Кто-то очень умный однажды сказал, что когда ты находишь человека, из-за которого у тебя то слезы, то смех, и сердце выпрыгивает из груди, и бессонные ночи — это не любовь. Потому что любовь — это когда тихо, спокойно и в тихой гавани.
— Будешь моей тихой пристанью? — Я прижимаю к груди сверток с пушистым домовым, а свободной рукой тянусь, чтобы обнять Стаса за шею. — Я на все согласна.
— Да хоть енотом лысым! — усмехается он, и сгребает меня в охапку.
— Енотом?
— Нельзя чертыхаться при котах, — говорит заговорщицким тоном, — они от этого фыркают и шипят. Поехали в ЗАГС, Отвертка? Че кота-то тянуть за фаберже?

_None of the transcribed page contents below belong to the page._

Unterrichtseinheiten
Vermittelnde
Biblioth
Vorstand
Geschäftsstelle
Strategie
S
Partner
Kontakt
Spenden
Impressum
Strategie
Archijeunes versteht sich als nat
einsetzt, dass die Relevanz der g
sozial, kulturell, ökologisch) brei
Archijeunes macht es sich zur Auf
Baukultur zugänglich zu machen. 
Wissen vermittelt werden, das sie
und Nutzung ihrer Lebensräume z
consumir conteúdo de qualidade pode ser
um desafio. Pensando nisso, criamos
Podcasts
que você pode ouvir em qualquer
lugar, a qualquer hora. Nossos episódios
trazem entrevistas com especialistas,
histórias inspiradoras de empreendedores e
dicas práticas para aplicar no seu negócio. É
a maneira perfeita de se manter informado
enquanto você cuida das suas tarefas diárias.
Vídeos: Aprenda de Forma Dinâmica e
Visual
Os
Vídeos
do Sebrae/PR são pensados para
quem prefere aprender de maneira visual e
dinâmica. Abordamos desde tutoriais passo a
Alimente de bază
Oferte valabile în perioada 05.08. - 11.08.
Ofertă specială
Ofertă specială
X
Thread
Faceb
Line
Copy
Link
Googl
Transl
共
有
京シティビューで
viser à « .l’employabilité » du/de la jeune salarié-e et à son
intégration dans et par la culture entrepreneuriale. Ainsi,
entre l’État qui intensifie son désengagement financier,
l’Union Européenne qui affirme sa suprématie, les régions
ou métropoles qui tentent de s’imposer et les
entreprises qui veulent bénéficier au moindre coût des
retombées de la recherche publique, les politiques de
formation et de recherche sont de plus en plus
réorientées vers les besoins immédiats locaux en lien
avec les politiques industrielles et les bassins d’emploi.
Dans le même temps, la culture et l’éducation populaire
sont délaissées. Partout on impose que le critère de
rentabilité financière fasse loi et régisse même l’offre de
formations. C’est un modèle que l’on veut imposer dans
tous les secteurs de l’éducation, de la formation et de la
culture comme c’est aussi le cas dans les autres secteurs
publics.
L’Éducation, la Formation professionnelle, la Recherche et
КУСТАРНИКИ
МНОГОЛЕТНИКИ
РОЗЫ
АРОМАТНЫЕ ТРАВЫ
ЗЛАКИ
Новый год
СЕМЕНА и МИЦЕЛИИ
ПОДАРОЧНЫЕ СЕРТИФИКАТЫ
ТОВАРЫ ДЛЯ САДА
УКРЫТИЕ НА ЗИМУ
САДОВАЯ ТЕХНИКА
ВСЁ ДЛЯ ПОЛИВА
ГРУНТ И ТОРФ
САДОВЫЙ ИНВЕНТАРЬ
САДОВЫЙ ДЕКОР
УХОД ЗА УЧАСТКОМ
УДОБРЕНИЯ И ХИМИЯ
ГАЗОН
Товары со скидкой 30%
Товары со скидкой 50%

— Пятница, — говорю я. — Пять часов вечера.
— Да успеем. — Тащит к двери, и его вообще не беспокоит, что я все еще с мокрым котом в руках.
— Шашлык? — топчусь у порога, пытаясь попасть ступнями в ботинки
— Да, шашлык классный, сразу и отпразднуем. Кстати, а Лесоповал-то где?
Я знаю, что за этим мужчиной я буду не как за каменной стеной.
Это мой личный швейцарский банк, с гарантией в тысячу лет.